Buyers criticise annual EU coil contract prices

Many northwest European coil market players are finding that long-term coil supply contracts agreed in recent days have resulted in favourable terms for mills and do not reflect the current business environment.

Mills had initially targeted a plus of €600/tonne ($686) over prices signed in October 2020 for 2021 contracts, when the subsequent price surge could not be foreseen. ArcelorMittal even went somewhat higher with its first price targets of €1,080 for hot rolled coil and €1,200+ for hot-dip galvanized coil.

The agreements ultimately settled at a plus of around €500 for galv and cold rolled coil, and possibly somewhat less for HRC. Most HRC deals averaged at around €1,000/t, with peaks of €1,050 and lows of €950, depending on individual parameters.  

Mills were heard entering negotiations with the understandable attitude of seeking compensation for the previous low-priced deals of late 2020 – at €500-550/t for HRC. This meant they wanted to “decouple them from the actual spot price which has softened considerably since autumn”, consultant Andreas Schneider wrote in December.

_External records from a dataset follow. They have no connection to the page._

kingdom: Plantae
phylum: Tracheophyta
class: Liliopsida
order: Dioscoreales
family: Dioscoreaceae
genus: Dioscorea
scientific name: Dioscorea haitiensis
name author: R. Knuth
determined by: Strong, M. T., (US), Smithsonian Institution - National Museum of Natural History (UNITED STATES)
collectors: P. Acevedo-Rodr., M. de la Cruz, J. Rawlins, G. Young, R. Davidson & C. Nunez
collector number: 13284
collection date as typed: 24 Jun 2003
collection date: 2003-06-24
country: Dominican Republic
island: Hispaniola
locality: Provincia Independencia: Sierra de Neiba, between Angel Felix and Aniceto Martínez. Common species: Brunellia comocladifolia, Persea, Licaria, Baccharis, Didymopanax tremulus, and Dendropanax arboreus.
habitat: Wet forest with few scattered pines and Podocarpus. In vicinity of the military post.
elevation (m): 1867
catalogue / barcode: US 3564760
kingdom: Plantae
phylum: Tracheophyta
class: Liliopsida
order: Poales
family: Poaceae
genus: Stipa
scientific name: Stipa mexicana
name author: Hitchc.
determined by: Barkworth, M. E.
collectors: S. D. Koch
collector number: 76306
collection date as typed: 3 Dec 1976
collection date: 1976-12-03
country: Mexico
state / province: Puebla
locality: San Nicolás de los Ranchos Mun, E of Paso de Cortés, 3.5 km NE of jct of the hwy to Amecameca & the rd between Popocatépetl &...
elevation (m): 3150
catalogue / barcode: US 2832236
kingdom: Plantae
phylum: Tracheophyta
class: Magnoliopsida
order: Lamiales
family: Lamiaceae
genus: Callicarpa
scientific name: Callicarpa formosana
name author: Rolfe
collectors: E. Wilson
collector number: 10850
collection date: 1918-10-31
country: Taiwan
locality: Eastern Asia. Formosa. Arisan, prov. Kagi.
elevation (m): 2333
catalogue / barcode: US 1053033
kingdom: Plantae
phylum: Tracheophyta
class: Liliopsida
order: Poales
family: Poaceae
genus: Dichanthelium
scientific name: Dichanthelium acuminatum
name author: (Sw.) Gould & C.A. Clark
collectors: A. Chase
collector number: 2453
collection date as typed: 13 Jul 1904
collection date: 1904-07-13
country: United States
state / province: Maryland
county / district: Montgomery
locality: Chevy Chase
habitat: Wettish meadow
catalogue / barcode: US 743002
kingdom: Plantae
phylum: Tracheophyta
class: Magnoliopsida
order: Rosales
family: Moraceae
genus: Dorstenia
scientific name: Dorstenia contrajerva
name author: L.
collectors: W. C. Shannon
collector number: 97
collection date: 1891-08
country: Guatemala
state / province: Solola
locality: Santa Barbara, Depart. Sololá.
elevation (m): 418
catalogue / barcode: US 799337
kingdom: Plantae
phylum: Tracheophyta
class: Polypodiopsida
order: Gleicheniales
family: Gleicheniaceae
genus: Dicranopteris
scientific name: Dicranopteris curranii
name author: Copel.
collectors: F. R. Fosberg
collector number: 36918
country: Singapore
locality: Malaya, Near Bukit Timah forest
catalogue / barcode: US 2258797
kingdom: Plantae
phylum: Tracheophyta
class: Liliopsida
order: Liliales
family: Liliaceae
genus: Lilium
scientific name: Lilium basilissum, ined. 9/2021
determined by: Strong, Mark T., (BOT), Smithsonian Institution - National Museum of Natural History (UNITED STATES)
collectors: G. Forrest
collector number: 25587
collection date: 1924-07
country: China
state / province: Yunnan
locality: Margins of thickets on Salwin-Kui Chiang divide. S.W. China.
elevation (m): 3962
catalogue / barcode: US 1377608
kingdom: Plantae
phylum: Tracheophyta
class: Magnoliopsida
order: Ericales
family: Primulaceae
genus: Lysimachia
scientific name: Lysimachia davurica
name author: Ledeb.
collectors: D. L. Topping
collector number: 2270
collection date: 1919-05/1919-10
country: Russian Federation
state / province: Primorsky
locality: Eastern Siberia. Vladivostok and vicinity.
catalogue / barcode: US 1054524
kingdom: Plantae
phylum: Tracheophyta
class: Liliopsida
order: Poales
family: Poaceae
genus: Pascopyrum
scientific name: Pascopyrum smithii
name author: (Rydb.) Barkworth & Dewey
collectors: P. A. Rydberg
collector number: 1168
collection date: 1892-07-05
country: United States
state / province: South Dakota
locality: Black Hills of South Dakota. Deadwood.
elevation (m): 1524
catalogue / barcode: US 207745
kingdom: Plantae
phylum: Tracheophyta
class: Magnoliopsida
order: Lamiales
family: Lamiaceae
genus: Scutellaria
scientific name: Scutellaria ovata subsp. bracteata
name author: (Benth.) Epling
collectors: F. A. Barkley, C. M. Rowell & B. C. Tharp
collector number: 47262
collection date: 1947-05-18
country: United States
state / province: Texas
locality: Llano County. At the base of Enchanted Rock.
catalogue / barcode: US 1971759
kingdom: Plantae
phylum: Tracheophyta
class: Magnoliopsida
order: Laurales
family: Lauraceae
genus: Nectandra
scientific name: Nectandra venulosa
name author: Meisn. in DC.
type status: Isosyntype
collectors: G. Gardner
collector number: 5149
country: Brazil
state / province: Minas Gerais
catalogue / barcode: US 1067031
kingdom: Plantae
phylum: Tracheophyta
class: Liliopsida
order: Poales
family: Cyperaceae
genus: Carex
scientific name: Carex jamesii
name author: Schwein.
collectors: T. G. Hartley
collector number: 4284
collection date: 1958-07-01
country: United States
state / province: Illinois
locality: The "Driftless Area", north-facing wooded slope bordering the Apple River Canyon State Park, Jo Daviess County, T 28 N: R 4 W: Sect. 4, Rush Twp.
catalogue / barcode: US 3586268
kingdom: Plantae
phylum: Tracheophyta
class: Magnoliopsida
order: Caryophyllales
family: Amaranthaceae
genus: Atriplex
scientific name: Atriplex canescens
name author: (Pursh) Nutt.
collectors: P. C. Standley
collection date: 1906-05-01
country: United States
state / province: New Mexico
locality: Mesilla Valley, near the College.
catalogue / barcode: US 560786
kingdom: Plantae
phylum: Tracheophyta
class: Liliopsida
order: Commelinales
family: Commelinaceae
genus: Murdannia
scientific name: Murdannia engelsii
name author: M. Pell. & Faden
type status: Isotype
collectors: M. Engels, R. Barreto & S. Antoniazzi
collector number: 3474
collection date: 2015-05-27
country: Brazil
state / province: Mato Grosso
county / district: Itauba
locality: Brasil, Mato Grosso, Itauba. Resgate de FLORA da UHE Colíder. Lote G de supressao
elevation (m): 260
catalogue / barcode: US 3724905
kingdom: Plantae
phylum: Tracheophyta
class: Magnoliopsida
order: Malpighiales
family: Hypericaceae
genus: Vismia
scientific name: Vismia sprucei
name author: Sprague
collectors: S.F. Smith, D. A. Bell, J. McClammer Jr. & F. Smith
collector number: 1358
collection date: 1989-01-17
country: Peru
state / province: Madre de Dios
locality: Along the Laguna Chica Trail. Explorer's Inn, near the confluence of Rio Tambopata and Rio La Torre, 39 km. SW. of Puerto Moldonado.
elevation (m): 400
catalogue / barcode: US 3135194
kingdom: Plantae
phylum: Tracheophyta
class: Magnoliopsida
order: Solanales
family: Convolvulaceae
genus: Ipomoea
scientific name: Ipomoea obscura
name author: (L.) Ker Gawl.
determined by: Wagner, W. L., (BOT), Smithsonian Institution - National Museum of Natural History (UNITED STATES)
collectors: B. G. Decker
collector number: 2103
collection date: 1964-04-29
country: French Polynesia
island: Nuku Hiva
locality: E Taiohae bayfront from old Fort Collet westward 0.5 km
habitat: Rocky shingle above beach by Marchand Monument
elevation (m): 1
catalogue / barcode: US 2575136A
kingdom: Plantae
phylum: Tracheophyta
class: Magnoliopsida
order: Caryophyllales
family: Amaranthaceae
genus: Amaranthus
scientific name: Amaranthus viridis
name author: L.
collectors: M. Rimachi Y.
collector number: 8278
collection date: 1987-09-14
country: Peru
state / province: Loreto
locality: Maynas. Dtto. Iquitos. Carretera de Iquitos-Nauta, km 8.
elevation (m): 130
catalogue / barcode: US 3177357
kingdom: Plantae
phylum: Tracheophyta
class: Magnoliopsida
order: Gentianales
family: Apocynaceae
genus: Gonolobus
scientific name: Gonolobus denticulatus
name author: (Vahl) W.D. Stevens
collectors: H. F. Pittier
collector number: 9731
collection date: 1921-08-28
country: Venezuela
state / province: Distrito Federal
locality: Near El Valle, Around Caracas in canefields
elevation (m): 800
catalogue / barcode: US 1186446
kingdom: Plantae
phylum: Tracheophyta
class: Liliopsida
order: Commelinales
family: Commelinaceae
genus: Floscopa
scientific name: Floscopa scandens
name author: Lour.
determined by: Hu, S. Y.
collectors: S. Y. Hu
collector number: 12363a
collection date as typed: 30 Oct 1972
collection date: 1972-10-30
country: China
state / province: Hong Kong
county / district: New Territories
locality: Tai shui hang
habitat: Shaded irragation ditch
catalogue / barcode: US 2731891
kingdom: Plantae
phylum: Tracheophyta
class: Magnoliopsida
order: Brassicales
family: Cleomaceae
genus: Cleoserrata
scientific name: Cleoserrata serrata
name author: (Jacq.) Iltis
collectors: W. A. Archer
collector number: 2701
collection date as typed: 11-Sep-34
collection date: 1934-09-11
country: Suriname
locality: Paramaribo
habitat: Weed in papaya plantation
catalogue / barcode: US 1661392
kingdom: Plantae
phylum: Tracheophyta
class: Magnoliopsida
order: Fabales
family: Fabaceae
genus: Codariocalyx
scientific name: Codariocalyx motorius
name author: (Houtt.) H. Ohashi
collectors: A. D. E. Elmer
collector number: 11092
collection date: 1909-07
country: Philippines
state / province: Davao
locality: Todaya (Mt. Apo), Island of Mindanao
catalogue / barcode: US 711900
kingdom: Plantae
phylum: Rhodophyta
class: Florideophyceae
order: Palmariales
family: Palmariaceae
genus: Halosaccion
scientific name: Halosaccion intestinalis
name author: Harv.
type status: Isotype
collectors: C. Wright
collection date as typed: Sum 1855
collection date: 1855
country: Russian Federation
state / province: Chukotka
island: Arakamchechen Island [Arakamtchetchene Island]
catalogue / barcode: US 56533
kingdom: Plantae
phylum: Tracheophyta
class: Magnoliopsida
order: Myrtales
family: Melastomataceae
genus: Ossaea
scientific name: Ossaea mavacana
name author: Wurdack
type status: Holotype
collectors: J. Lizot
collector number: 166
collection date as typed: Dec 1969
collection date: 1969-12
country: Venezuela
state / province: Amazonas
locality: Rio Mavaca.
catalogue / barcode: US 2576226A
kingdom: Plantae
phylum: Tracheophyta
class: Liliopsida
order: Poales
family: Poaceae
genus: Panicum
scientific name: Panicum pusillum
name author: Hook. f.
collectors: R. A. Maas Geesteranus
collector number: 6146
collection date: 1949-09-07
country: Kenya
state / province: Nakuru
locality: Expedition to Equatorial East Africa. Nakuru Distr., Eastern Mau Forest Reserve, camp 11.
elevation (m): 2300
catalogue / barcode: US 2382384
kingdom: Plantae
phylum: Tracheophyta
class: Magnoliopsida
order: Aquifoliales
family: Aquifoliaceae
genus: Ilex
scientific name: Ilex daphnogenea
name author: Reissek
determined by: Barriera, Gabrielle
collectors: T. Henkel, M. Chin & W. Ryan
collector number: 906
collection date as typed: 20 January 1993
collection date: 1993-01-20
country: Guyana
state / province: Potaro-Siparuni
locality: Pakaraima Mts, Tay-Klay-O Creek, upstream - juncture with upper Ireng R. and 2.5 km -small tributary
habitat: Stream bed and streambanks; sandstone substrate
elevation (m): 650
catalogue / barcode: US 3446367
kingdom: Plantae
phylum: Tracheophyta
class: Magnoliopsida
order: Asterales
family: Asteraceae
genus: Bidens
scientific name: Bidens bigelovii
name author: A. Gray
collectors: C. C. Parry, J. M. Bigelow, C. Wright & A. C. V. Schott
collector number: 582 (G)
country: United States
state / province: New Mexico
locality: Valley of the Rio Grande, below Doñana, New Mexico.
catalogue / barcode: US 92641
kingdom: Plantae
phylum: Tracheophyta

The HRC spot market price has in the meantime kept slipping well towards €900, so mills cannot complain about the outcome of the contract deals. But some buyers do. “This is a Christmas present for them,” a manager of an automotive supplier complains to Kallanish. “The facts don’t justify that. The increase of raw materials would allow for a year-on-year plus of €300 at best.”

A manager at a German cold-roller company buying in half-year instalments concurs that “we are not happy with the result”. He says buyers had expected prices to come out lower than in May/June, when they were close to an all-time high.

He argues that market supply is much better now than last year, demand has normalised, and so has order intake at mills. Still, mills eventually had the better cards, probably because time has progressed too far already for buyers to risk playing much longer. However, at the time of the next half-year negotiation in May, “this might backfire on them”, the cold-roller manager says.